Much of the work completed at El Oso Grande Park focused on upgrading a 30-year old irrigation system. The system was outdated and inefficient; old pipes were also prone to break and cause other maintenance issues. The entire mainline, irrigation valves, wiring, and irrigation controller were replaced. The irrigation mainline was replaced with durable, high-density polyethylene (HDPE) pipe. The new controller now has built-in cell phone based communication to the City’s Irrigation Central Control. From Central Control, the irrigation can be monitored, scheduled, and checked for line breaks and malfunctions. Additionally, all 185 sprinkler heads were replaced with new efficient sprinkler heads that will provide maximum distribution uniformity throughout the park. This will help establish the healthiest turf with the least amount of water.

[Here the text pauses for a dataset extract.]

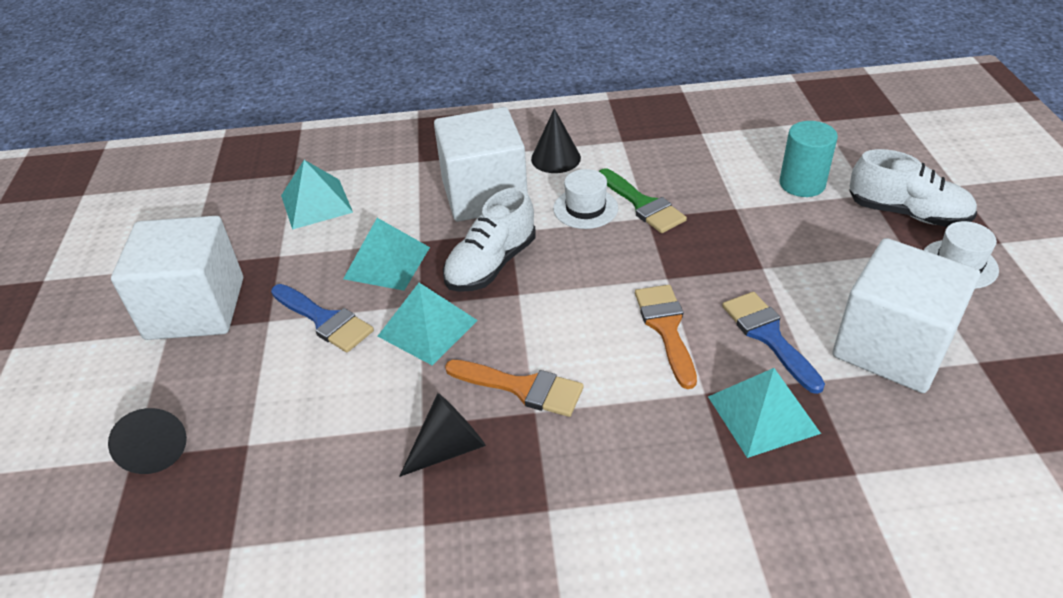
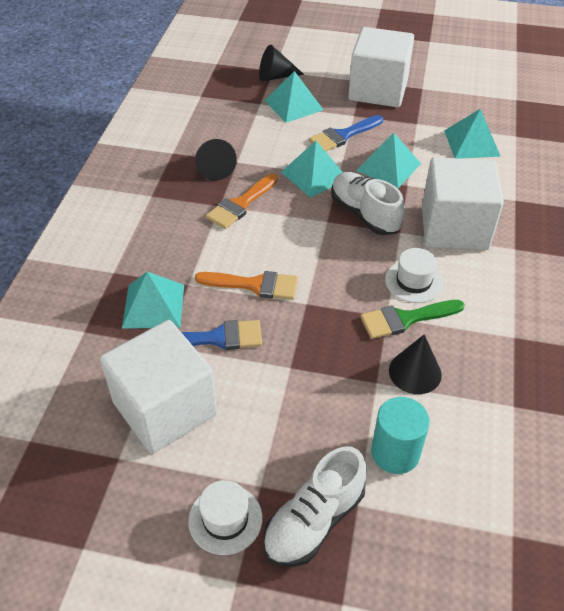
camera: 105 degrees right, 5 degrees up
black cone [531,108,581,173] -> black cone moved to [389,334,442,394]
none -> turquoise pyramid [264,71,324,123]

Other upgrades include planting 58 trees, 33 large shrubs, and 24 small shrubs. The playground surfacing was also upgraded from sand to engineered wood fiber.

The total cost of the project was $378,849, which was funded by $240,190 from Councilor Jones’ set-aside from General Obligation Bonds and $138,659 from other General Obligation bond funds. Councilor Jones also supported design for the project with an investment of $47,143. MRWM Landscape Architects designed the project and Lee Landscapes completed the construction.